The term scientific fact is often misleadingly touted as what would more reasonably be described as the ‘general and tested empirical evidence gathered to sufficient degree to become testable and reproducable with predicted effects resulting in a better understanding of the world around us.’ Of course the second term is far wordier, but may need to be revisited after a series of letters cast doubts on the viability of several scientific facts due to rivalries between and even within different research firms.
The letters were between 1962 Nobel Prize winners Francis Crick and James D. Watson who both were awarded respective prizes for discovering the intricacies of DNA codes and their relationship to the construction and division of cells.
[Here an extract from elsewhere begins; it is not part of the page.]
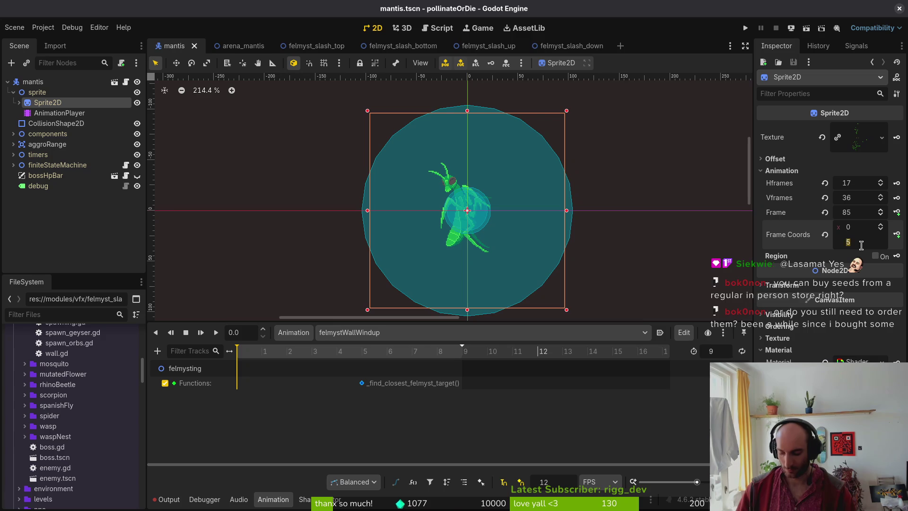
{"action": "key", "text": "BackSpace"}
{"action": "key", "text": "Return"}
The letters outlined that the two not only were intensely interested in their research, but in outdoing their rivals by discovering things that would prove them to be the best and the brightest. Perhaps this shouldn’t come as a surprise, as many scientific discoveries have come as the climax to long held scientific rivalry. Indeed as any industrious endeavor may hold, there are factors involved in the 1962 rivalry that mirrored others like it that met with huge success. So if rivalry is a natural part of scientific research, then why would the results possibly come into question because of said rivalry?
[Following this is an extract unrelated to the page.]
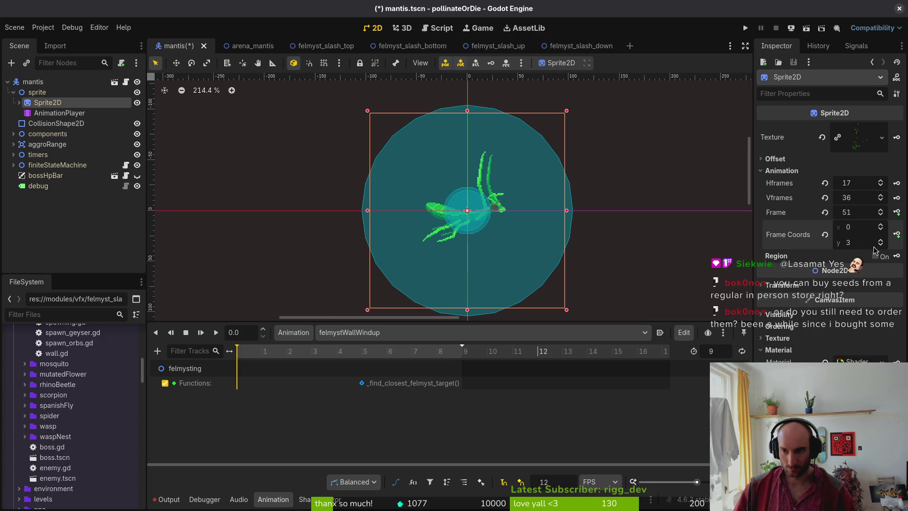
{"action": "type", "text": "0"}
{"action": "key", "text": "Return"}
Perhaps it is not necessarily the type of problem we are used to where the results are to be thrown out as a result of scientific dispute, but rather it should be taken into consideration as we examine a new type of ethical quandary. In a world where scientists are encouraged to develop theories and then defend those theories to the best of their ability with scientific evidence, not only can rivalries develop, but also alliances. In these alliances, scientists of differing schools of thought can back up one anothers’ claims, and could inadvertently develop a great deal of political backing behind research for no other reason than it supports the claim of a given interest group.
Let’s take an extremely exaggerated example. Let’s say hypothetically there is a new device that creates an infinite amount of power for industrial electricity needs. And then let’s say there is a small amount of evidence suggesting the devices are incredibly dangerous not only to the users, but the world around it as well. Now let’s take a small scientific team willing to explore that possibility. Such a team would receive a vast amount of funding from special interest groups who wish for the current method of power production to remain in place. And their rival group, those who are advocating this hypothetical device would receive a disproportionately small amount of funding. Furthermore, their findings would find a far smaller audience in the form of big media. And so we immediately have a disconnect between the established purpose of science, to discover, and the industrial goals that can distribute funding. Vaccines, climate change, medicine, and even television have all been accused of falling into traps similar to these, benefiting the wealthy rather than the whole of scientific discovery.